— Exercise goal —
Write only the number of lines in the records beneath that hold "CIRCLE".

— Supplied records —
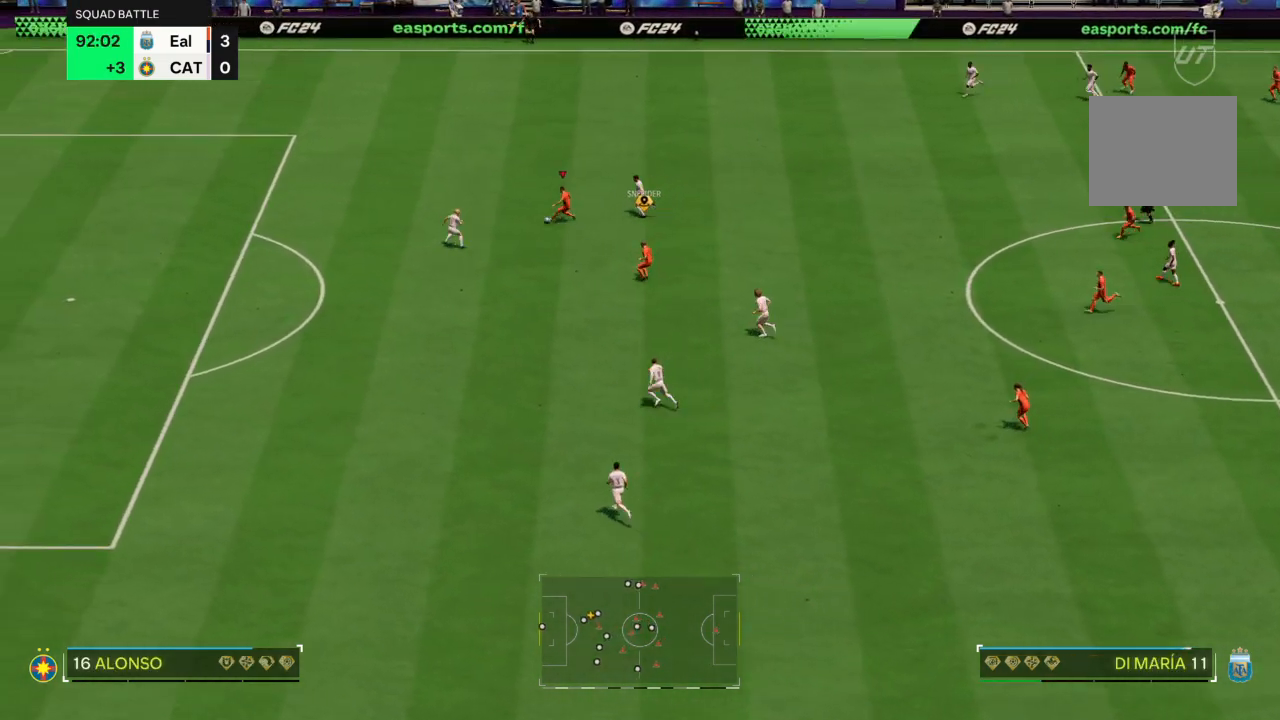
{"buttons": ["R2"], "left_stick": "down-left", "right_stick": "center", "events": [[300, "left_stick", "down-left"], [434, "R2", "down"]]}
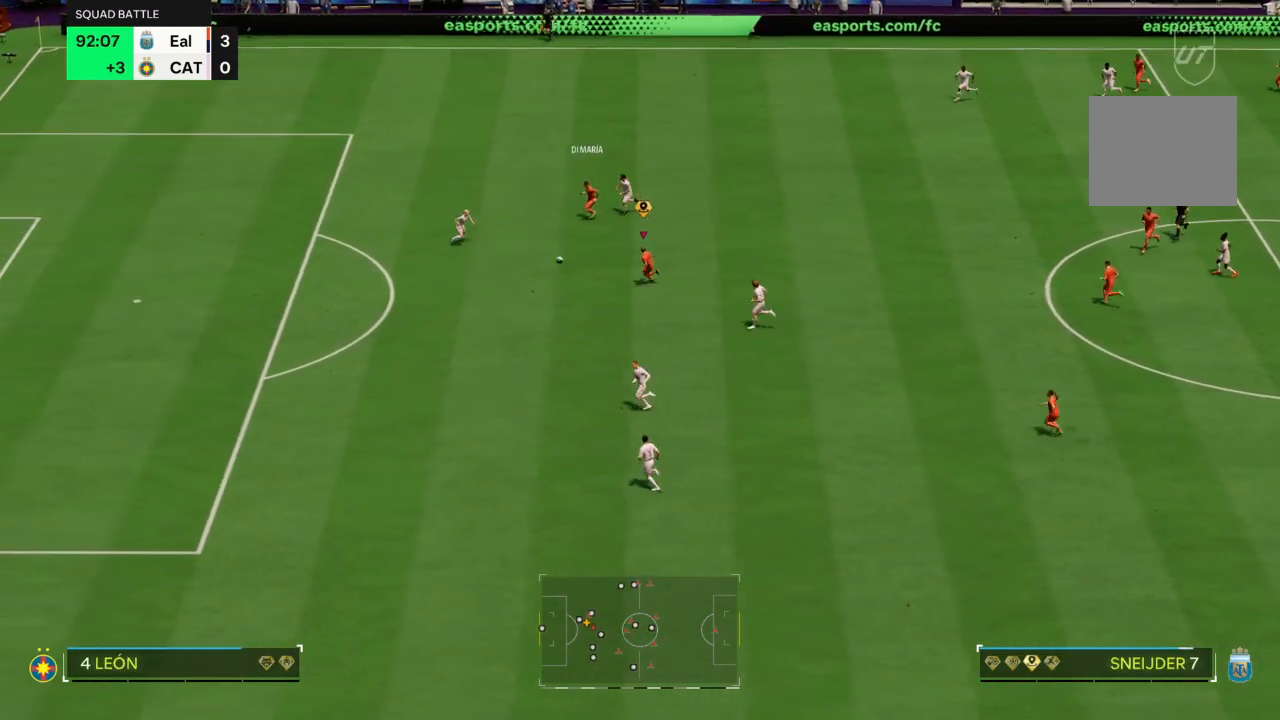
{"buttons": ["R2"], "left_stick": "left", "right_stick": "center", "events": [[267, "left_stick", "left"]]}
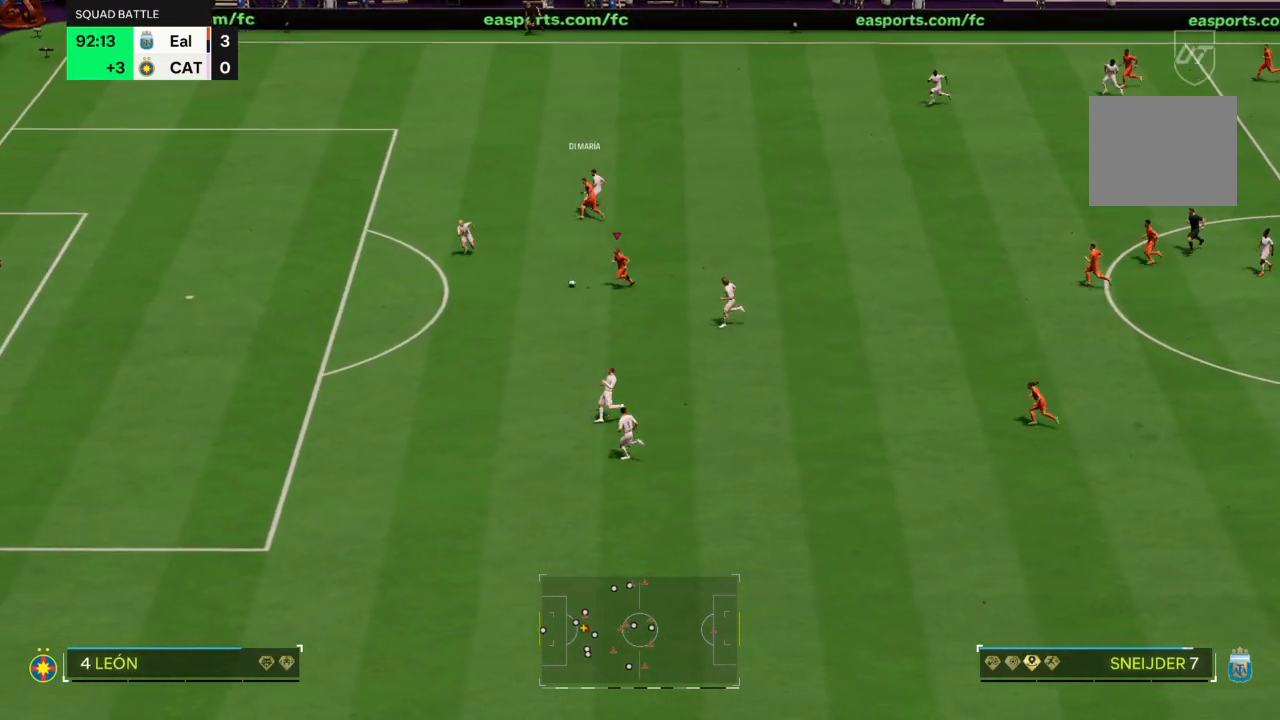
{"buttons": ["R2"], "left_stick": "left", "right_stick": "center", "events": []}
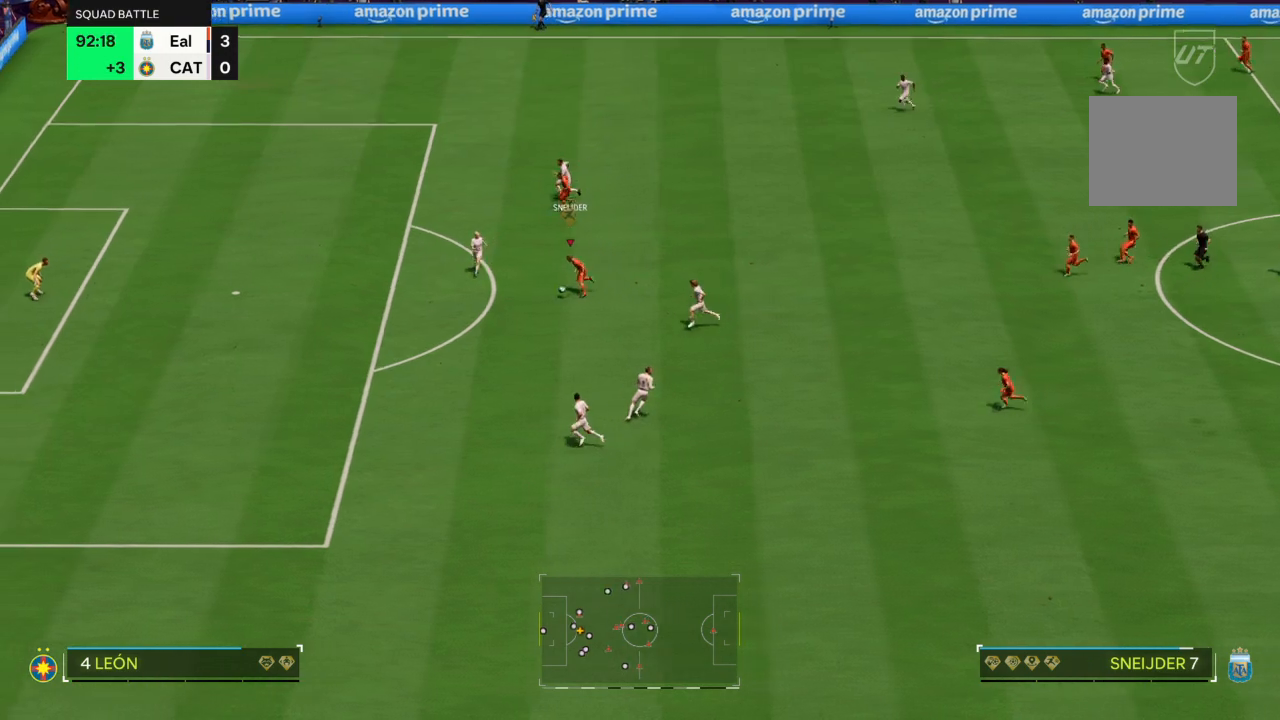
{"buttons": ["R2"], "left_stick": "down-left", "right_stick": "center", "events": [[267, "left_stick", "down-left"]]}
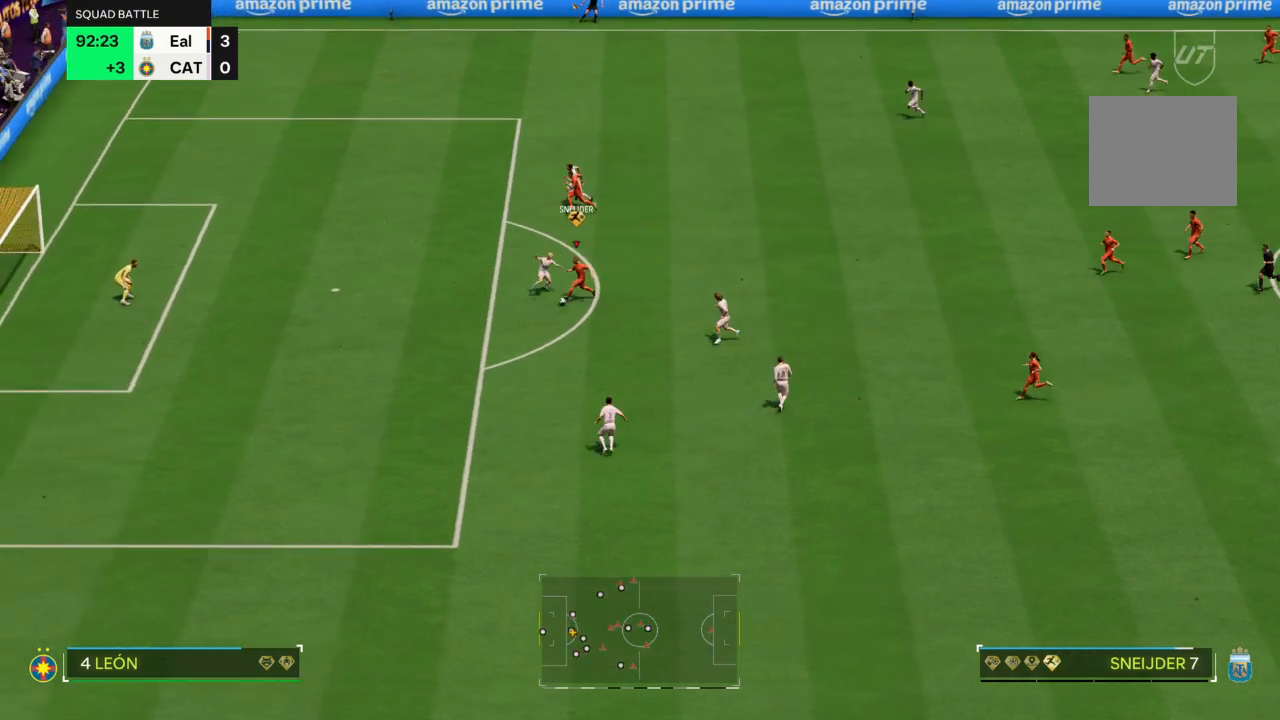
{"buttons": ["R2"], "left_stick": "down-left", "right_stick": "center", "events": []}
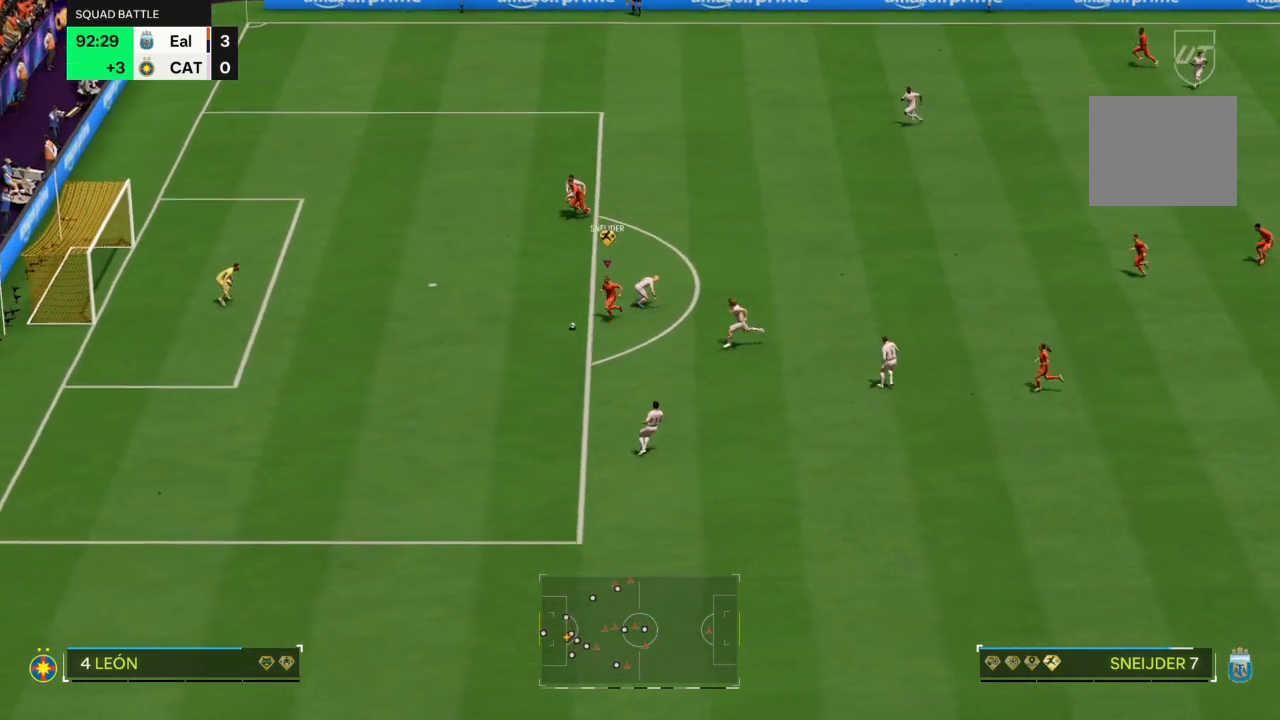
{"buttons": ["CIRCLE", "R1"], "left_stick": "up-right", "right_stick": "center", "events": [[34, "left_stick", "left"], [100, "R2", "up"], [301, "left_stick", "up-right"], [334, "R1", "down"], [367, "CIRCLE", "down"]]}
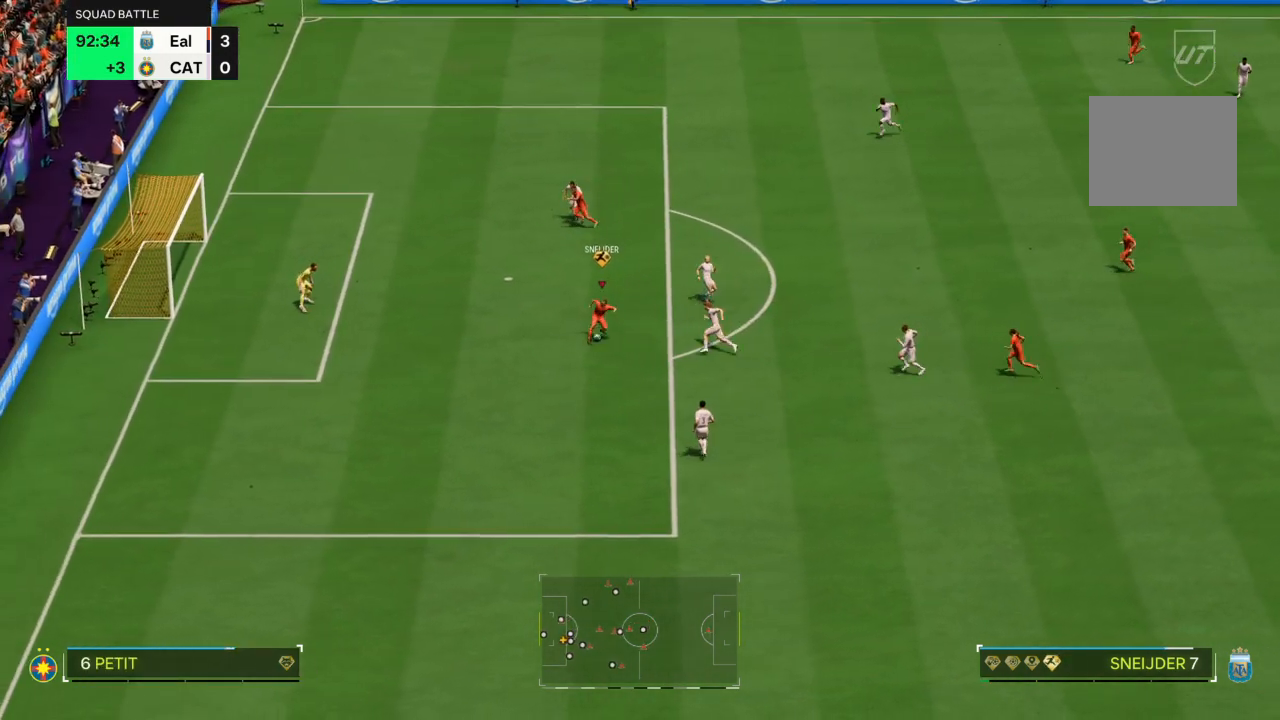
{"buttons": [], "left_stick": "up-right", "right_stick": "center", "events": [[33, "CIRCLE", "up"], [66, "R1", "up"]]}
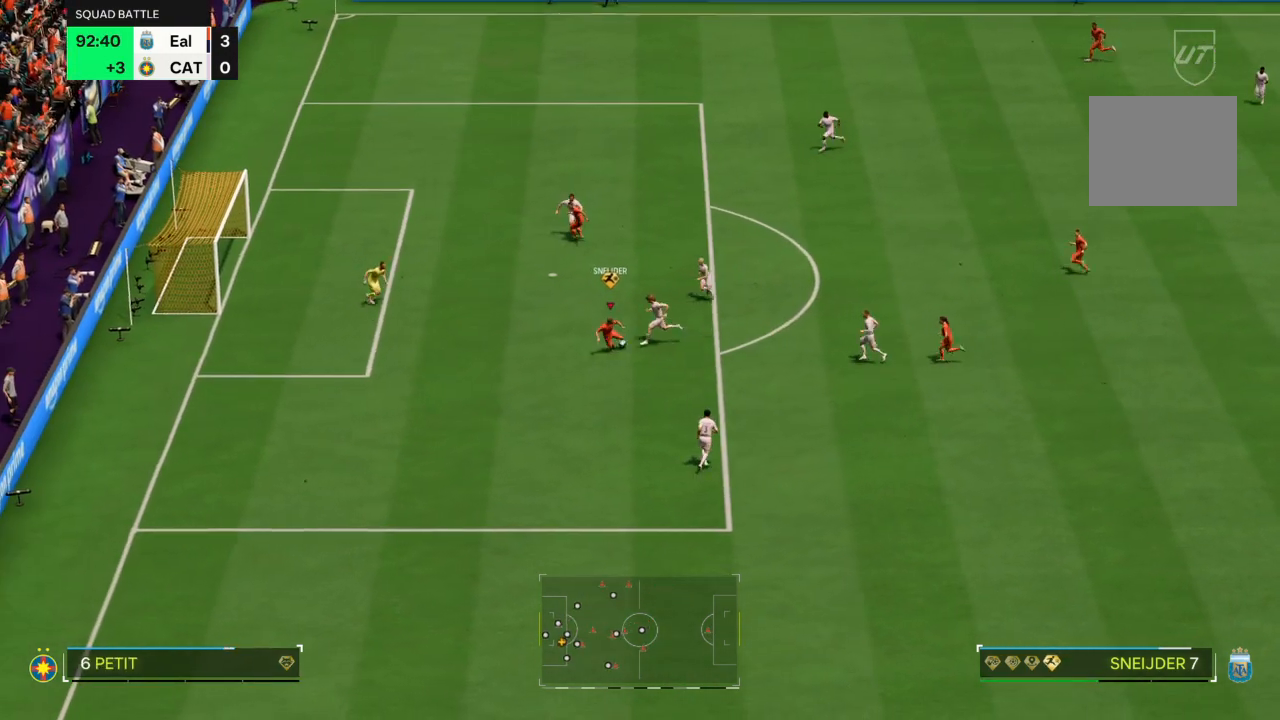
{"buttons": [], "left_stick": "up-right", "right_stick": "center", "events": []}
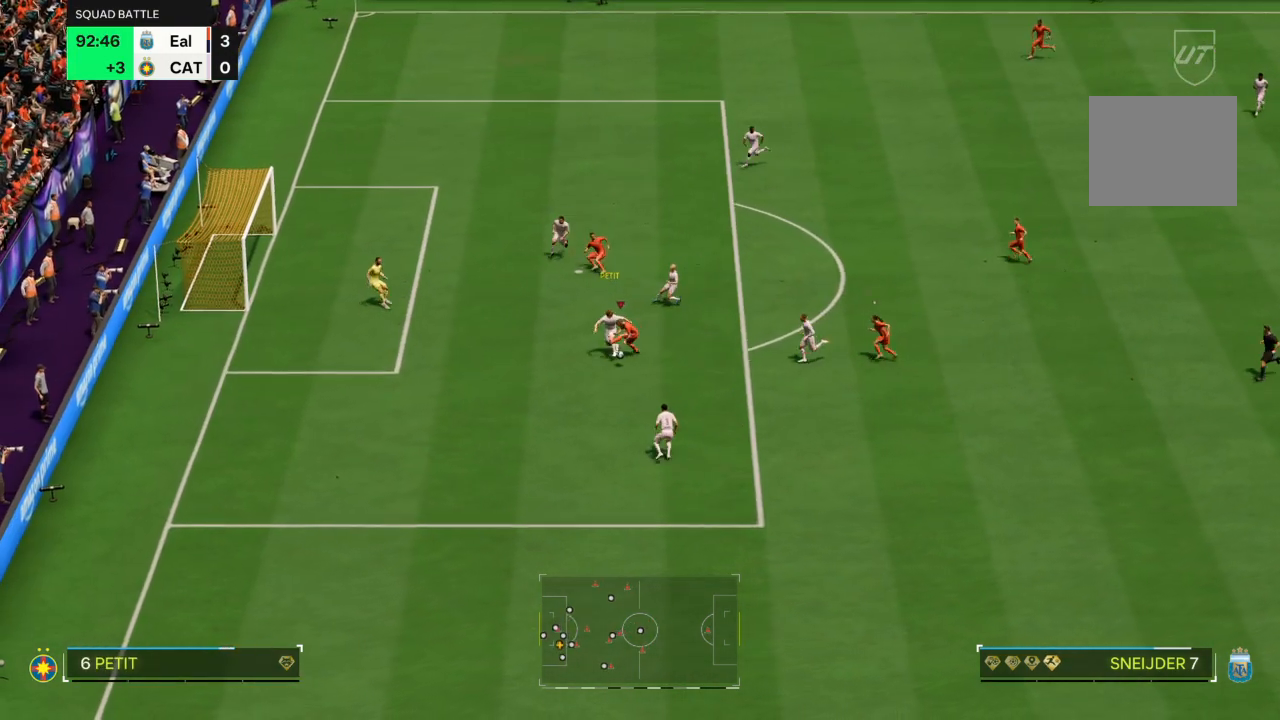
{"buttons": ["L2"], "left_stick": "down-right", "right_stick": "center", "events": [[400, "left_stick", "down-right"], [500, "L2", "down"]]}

— Answer section —
2